Tuesday 25 June 2013

Insect slaves in a fungal nation II

I've written about the fly-killing fungus Entomophthora muscae before, way back near the start of the Ecology Spot. In that post I covered the behavioural changes it causes, and a bit about how the fungus does this (or rather, how little we understand this). I don't want to repeat it here (it's all in the original post), but when I found another yellow dung-fly (Scatophaga stercoraria) infected with E. muscae, (well, certainly this fungal genus, and E. muscae is by far the most likely) this time in our garden, I felt an update was in order.

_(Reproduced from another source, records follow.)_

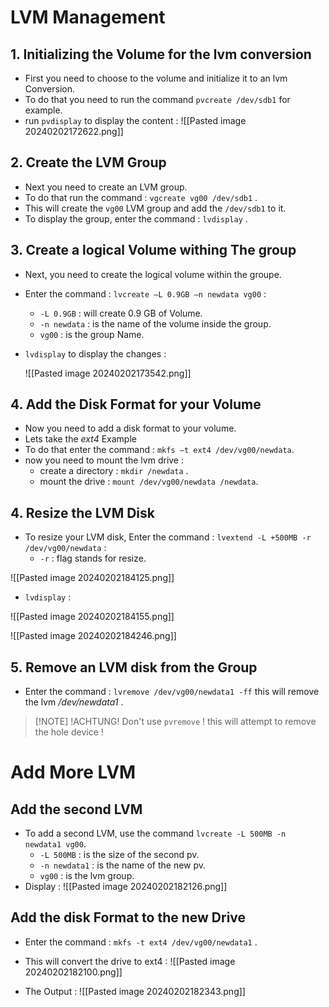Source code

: # LVM Management

## 1. Initializing the Volume for the lvm conversion

- First you need to choose to the volume and initialize it to an lvm Conversion.
- To do that you need to run the command `pvcreate /dev/sdb1` for example.
- run `pvdisplay` to display the content :
  ![[Pasted image 20240202172622.png]]
  
## 2. Create the LVM Group 

- Next you need to create an LVM group.
- To do that run the command : `vgcreate vg00 /dev/sdb1` .
- This will create the `vg00` LVM group and add the `/dev/sdb1` to it.
- To display the group, enter the command : `lvdisplay` .

## 3. Create a logical Volume withing The group

- Next, you need to create the logical volume within the groupe.
- Enter the command : `lvcreate –L 0.9GB –n newdata vg00` :
  - `-L 0.9GB` : will create 0.9 GB of Volume.
  - `-n newdata` : is the name of the volume inside the group.
  - `vg00` : is the group Name.
- `lvdisplay` to display the changes :
  
  ![[Pasted image 20240202173542.png]]

## 4. Add the Disk Format for your Volume

- Now you need to add a disk format to your volume.
- Lets take the *ext4* Example
- To do that enter the command : `mkfs –t ext4 /dev/vg00/newdata`.
- now you need to mount the lvm drive :
  - create a directory : `mkdir /newdata` .
  - mount the drive : `mount /dev/vg00/newdata /newdata`.


## 4. Resize the LVM Disk 

- To resize your LVM disk, Enter the command : `lvextend -L +500MB -r /dev/vg00/newdata` :
  - `-r` : flag stands for resize.

![[Pasted image 20240202184125.png]]

- `lvdisplay` :
  
![[Pasted image 20240202184155.png]]

![[Pasted image 20240202184246.png]]

 
## 5. Remove an LVM disk from the Group

- Enter the command : `lvremove /dev/vg00/newdata1 -ff` this will remove the lvm */dev/newdata1* .

> [!NOTE] !ACHTUNG!
> Don't use `pvremove` ! this will attempt to remove the hole device !

# Add More LVM

## Add the second LVM

- To add a second LVM, use the command `lvcreate -L 500MB -n newdata1 vg00`.
  - `-L 500MB` : is the size of the second pv.
  - `-n newdata1` : is the name of the new pv.
  - `vg00` : is the lvm group.
- Display :
  ![[Pasted image 20240202182126.png]]

## Add the disk Format to the new Drive

- Enter the command : `mkfs -t ext4 /dev/vg00/newdata1` .
- This will convert the drive to ext4 :
  ![[Pasted image 20240202182100.png]]

- The Output :
  ![[Pasted image 20240202182343.png]]


  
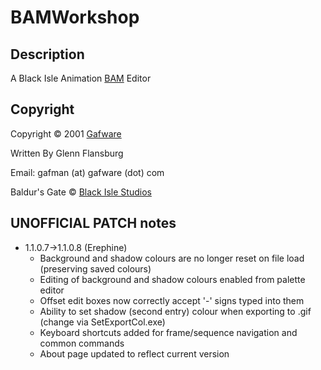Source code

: # BAMWorkshop

Description
-----------
A Black Isle Animation [BAM](https://gibberlings3.github.io/iesdp/file_formats/ie_formats/bam_v1.htm) Editor

Copyright
-----------
Copyright © 2001 [Gafware](http://www.gafware.com)

Written By Glenn Flansburg

Email: gafman (at) gafware (dot) com

Baldur's Gate © [Black Isle Studios](http://www.blackisle.com)

UNOFFICIAL PATCH notes
-----------

- 1.1.0.7->1.1.0.8 (Erephine)
	- Background and shadow colours are no longer reset on file load (preserving saved colours)
	- Editing of background and shadow colours enabled from palette editor
	- Offset edit boxes now correctly accept '-' signs typed into them
	- Ability to set shadow (second entry) colour when exporting to .gif (change via SetExportCol.exe)
	- Keyboard shortcuts added for frame/sequence navigation and common commands
	- About page updated to reflect current version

A dead yellow dung-fly Scatophaga stercoraria infected by Entomophthora muscae. Note the typical posture adopted shortly prior to death - head down, abdomen up, wings spread - this maximises the spread of fungal spores.
With the Harvard research programme (looking at how the fungus infects hosts and changes behaviour) having closed, it does not seem that this thread is being actively pursued at present (if this isn't the case, please do let me know and I'll update this post). There has however been recent work looking at the evolutionary history of the fungus (e.g. Gryganskyi et al. 2013) and taxonomic research by Humber (2012) raises the group to full phylum status.

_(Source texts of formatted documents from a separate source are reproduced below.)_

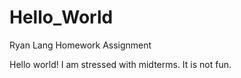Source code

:# Hello_World
Ryan Lang Homework Assignment

Hello world!
I am stressed with midterms.
It is not fun.
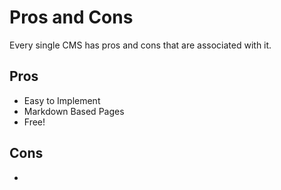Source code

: 
# Pros and Cons

Every single CMS has pros and cons that are associated with it. 

## Pros

* Easy to Implement
* Markdown Based Pages
* Free!

## Cons

*
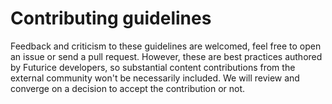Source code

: Contributing guidelines
=======================

Feedback and criticism to these guidelines are welcomed, feel free to open an issue or send a pull request. However, these are best practices authored by Futurice developers, so substantial content contributions from the external community won't be necessarily included. We will review and converge on a decision to accept the contribution or not.
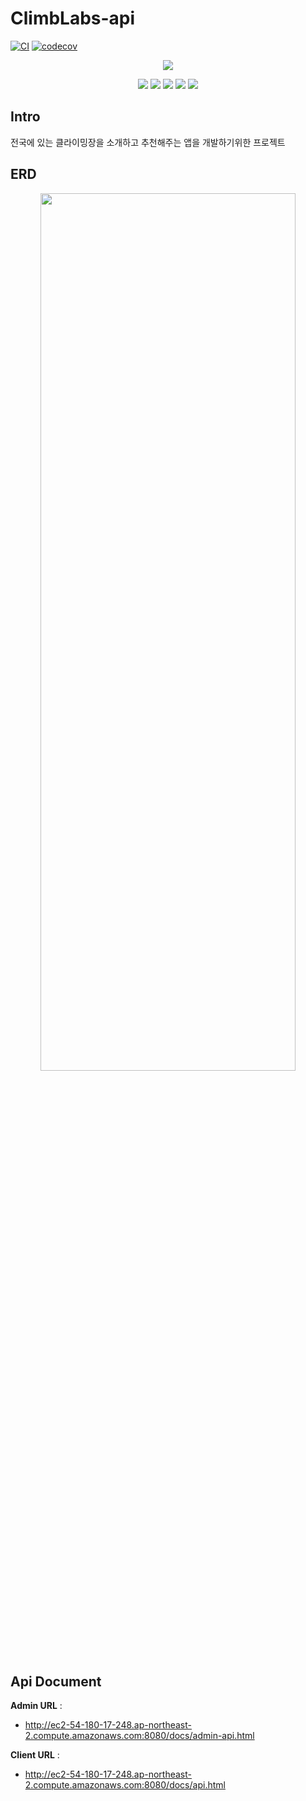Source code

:# ClimbLabs-api
[![CI](https://github.com/whatsthelunchmenu/ClimbLabs-api/actions/workflows/pull-request.yml/badge.svg)](https://github.com/whatsthelunchmenu/ClimbLabs-api/actions/workflows/pull-request.yml)
[![codecov](https://codecov.io/gh/whatsthelunchmenu/ClimbLabs-api/branch/develop/graph/badge.svg?token=BUN44P5ZIF)](https://codecov.io/gh/whatsthelunchmenu/ClimbLabs-api)

<p align="center">
    <img src="https://user-images.githubusercontent.com/39672033/144972037-d02b43a8-30eb-487c-863d-e6e8119e09c3.jpg"/>
</p>

<p align='center'>
    <img src="https://img.shields.io/badge/spring boot-v2.5.6-green?logo=SpringBoot"/>
    <img src="https://img.shields.io/badge/java-v1.8-aaa?logo=Java"/>
    <img src="https://img.shields.io/badge/gradle-v7.2-yellow?logo=Gradle">
    <img src="https://img.shields.io/badge/mysql-v8.0-ff69b4?logo=MySQL"/>
    <img src="https://img.shields.io/badge/Amazon AWS-232F3E?&logo=Amazon%20AWS&logoColor=white"/>
</p>

## Intro
전국에 있는 클라이밍장을 소개하고 추천해주는 앱을 개발하기위한 프로젝트

## ERD

<p align='center'>
<img src="https://user-images.githubusercontent.com/39672033/147209144-520fc2a6-ea9d-49f5-87c3-6daae291cb71.png" width="90%" height="60%" >
</p>

## Api Document

**Admin URL** : 
- http://ec2-54-180-17-248.ap-northeast-2.compute.amazonaws.com:8080/docs/admin-api.html

**Client URL** : 
- http://ec2-54-180-17-248.ap-northeast-2.compute.amazonaws.com:8080/docs/api.html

More on this fascinating, if often overlooked, fungus undoubtedly to come...


Gryganskyi, A.P., Humber, R.A., Smith, M.E., Hodge, K., Huang, B., Voigt, K. & Vilgalys, R. (2013). Phylogenetic lineages in Entomophthoromycota. Persoonia 30: 94 -105.

Humber, R.A. (2012). Entomophthoromycota: a new phylum and reclassification for entomophthoroid fungi. Mycotaxon 120: 477-492.